Por monica.lima

Brasília - Após divergirem sobre a abrangência e a duração de um novo regime automotivo, os governos do Brasil e da Argentina finalmente chegaram a um entendimento e acertaram a prorrogação do acordo vigente por mais um ano, sem mudanças no regime atual — o que beneficiará mais ao Brasil do que à Argentina. Ao Brasil Econômico, fontes que participaram das negociações bilaterais disseram que o anúncio será feito em até duas semanas. A ideia é incluir a renovação do convênio de livre comércio com a Argentina no âmbito do Plano Nacional de Exportações, que será anunciado pela presidenta Dilma Rousseff em 23 de junho.

Os dois países têm pressa. Em 1º de julho vence o acordo atual, o que poderá colocar em risco o já enfraquecido comércio bilateral. Embora o acordo automotivo ainda esteja vigente, as exportações brasileiras de automóveis, peças e tratores para a Argentina vêm perdendo força, e recuaram 18,2% até maio. Situação ainda mais delicada enfrenta a indústria automotiva daquele país, que viu as vendas para o Brasil caírem 31%.

A prorrogação do convênio atual seria anunciada há um mês, mas as conversas bilaterais esfriaram devido a um impasse político com o país vizinho. No fim de maio, em viagem a Buenos Aires, os ministros brasileiros das Relações Exteriores, Mauro Vieira, e do Desenvolvimento e Indústria, Armando Monteiro, chegaram a obter um sinal verde dos representantes da Casa Rosada. À época, chegou-se a acertar que o novo acordo teria duração maior do que o atual, que é renovado a cada ano, e seria mais abrangente.

Mas, na última hora, os argentinos recuaram. “Eles não querem comprometer o governo com algo que poderá ser revisto tão logo assuma um novo presidente. Então, no ano que vem, os países sentam-se e decidem como vão fazer a renovação do acordo atual”, conta uma fonte com conhecimento do assunto.

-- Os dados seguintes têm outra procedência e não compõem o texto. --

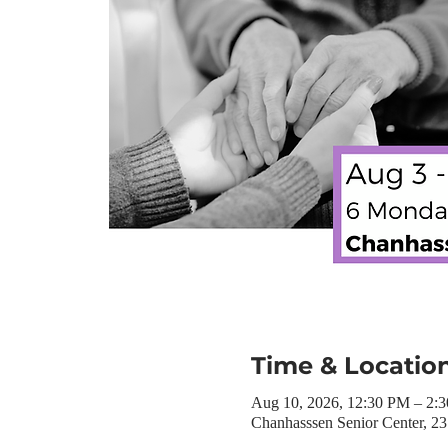
Time & Locatio
Aug 10, 2026, 12:30 PM – 2:
Chanhasssen Senior Center, 2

Não se trata de mero detalhe. Assolada por uma inflação recorde pela crise econômica que paralisa a indústria nacional, a Argentina definirá em 27 de outubro um sucessor para a presidente Cristina Kirchner. Chegando ao fim de segundo mandato, o governo concluiu que, dado o momento de instabilidade política local e a necessidade de se emplacar um sucessor para Cristina na Casa Rosada, o melhor a fazer era não se comprometer com uma “longa e ampla” discussão do acordo automotivo, como queria o Brasil.

O presidente da Associação Nacional dos Fabricantes de Veículos Automotores (Anfavea), Luiz Moan, sustenta que a renovação do acordo atual ajuda a desovar estoques elevados da indústria num momento em que as vendas no país dão sinais de enfraquecimento. “Buscar novos mercados para nossa produção e garantir a continuidade das exportações atuais é uma das maneiras mais eficientes de assegurar empregos”, diz.

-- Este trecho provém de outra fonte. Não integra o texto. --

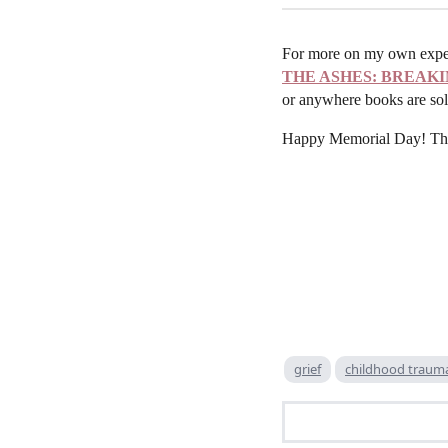
For more on my own experi
THE ASHES: BREAKI
or anywhere books are sol
Happy Memorial Day! Thank
grief
childhood traum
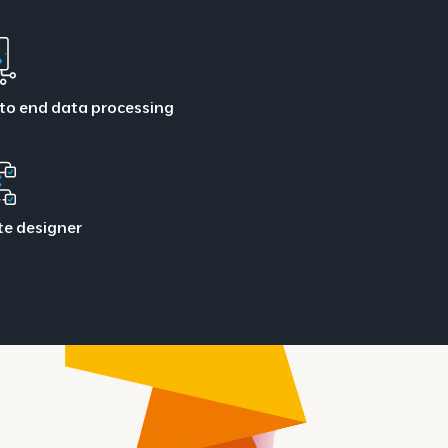
to end data processing
te designer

Números divulgados ontem pela entidade sugerem um quadro desolador para o setor. Em maio, a produção de veículos no Brasil registrou o pior resultado para o mês desde 2005: queda de 25,3% frente a abril. A boa notícia foi a reação da exportação de automóveis, que cresceu 41,7% na passagem para maio, mas, quando são levados em conta os valores recebidos pelas empresas, o desempenho está aquém do esperado. No ano, a queda das receitas com exportação de veículos, segundo a Anfavea, já chega a 12,1%.

A desistência de ampliar o acordo também trouxe prejuízos para a Argentina. Até maio, os governos haviam acertado a inclusão de uma cláusula que estabeleceria uma cota anual de importação de partes e equipamentos automotivos, o que em tese favoreceria o setor de autopeças argentino. Sem acordo, foi acertada a prorrogação do regime atual, que é mais vantajoso para o Brasil, que pode exportar até 1,5 milhão de automóveis, do que para a Argentina, que é autorizada a vender milhão de unidades de veículos para o Brasil.

Ex-secretário de Comércio Exterior do Mdic e professor no Instituto Rio Branco, Welber Barral recomenda uma revisão mais ampla do regime. “Hoje, o acordo basicamente estabelece certa proporcionalidade entre o que os países importam e exportam um para o outro. Além disso, esse prazo de apenas um ano acaba gerando muita incerteza, porque sempre que está para vencer o acordo, vira essa novela pela renovação”, diz.